PROVIDED ENTRIES below:

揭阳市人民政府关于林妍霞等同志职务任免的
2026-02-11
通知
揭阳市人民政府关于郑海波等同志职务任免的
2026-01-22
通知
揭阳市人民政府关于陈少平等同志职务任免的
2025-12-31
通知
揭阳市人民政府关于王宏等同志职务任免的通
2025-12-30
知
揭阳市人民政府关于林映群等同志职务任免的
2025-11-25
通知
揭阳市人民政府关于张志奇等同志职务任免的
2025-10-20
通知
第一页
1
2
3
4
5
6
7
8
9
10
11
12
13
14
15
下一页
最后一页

End of PROVIDED ENTRIES.

Quote every record above exactly.

揭阳市人民政府关于林妍霞等同志职务任免的
2026-02-11
通知
揭阳市人民政府关于郑海波等同志职务任免的
2026-01-22
通知
揭阳市人民政府关于陈少平等同志职务任免的
2025-12-31
通知
揭阳市人民政府关于王宏等同志职务任免的通
2025-12-30
知
揭阳市人民政府关于林映群等同志职务任免的
2025-11-25
通知
揭阳市人民政府关于张志奇等同志职务任免的
2025-10-20
通知
第一页
1
2
3
4
5
6
7
8
9
10
11
12
13
14
15
下一页
最后一页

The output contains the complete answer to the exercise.